Relaxing in the Prime Minister’s office after a round of briefings and final consultations before his departure for Washington Thursday, Israel’s fifth Ambassador to the U.S. stressed that he would also like to play a strong role in promoting Jewish education. The Israeli government cannot move directly into the field of Jewish education but an Ambassador could do much “in the fight against ignorance not only of Israel but also of Jewishness,” he said. He envisioned playing a role in promoting Jewish values and Jewish education in the U.S. He said he hoped to sit down with the leaders of Jewish education in the U.S. for consultations on ways to improve and to expand activities in this field.

Dinitz noted the unique role of representing Israel in Washington. He said there were three areas of “great interest” in which the Ambassador must involve himself: relations with official Washington–the Administration and the legislative branches–relations with the American Jewish community and relations with the media, youth, the universities and other non-official opinion molders in the U.S.

“We have been fortunate to have had four great ambassadors in Washington.” Dinitz declared. “One of the reasons for their greatness is that each didn’t try to step into the shoes of his predecessor. I know that it’s expected of a new ambassador to bring to his job what special talents he may have. In my humble way, I will try to do just this.”

Stored data –
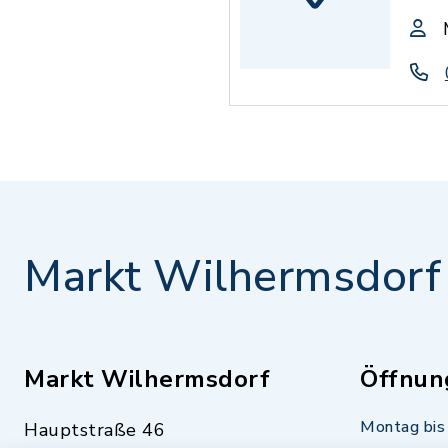
Markt Wilhermsdorf
Markt Wilhermsdorf
Öffnun
Montag bis 
Hauptstraße 46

Exercise details – Pick up the piece on Israel's new ambassador to Washington and keep writing it from after its last sentence.

Response area –
Dinitz, 42, who succeeds Ambassador Yitzhak Rabin, served until now as Prime Minister Golda Meir’s special political advisor and as Director General of the Prime Minister’s Office. Washington is not new to him. He began his political career in 1952 as a part-time night watchman at Israel’s Washington Embassy while studying at Georgetown University, Dinitz worked in the Embassy’s archives and by the time he completed his masters degree, magna cum laude, he was assistant to the head of information at the Embassy. He returned to Washington in 1968-69 as Minister in charge of information.


In speaking to the JTA, Ambassador Dinitz stressed the necessity of holding continuing consultations with American Jewish leaders on the motivations of Israeli policy. “We take the time to explain this to American colleges, to the Rotary, to the Elks and we also have to take time to explain the motivations of Israeli policy to the Jews. They must not be taken for granted. Because they’re close to Israel, more time should be taken so that they can comprehend what Israel is doing,” he said. He observed that a great deal had been done by previous ambassadors but this was one area where there was no limit to possible efforts.

“There should be fuller and more intimate dialogue and a process of education between Israel and diaspora Jewry,” Dinitz said. He mentioned schlichim, teaching programs and study missions to Israel as ways to achieve this. He said he himself would maintain close touch with the Conference of Presidents of Major American Jewish Organizations as the “authoritative roof organization” of U.S. Jewry. Dinitz will be accompanied to Washington by his American-born wife Vivian who comes from Cincinnati. Her parents, Saul and Henrietta Kinsburg, left Cincinnati ten years ago to settle in Israel.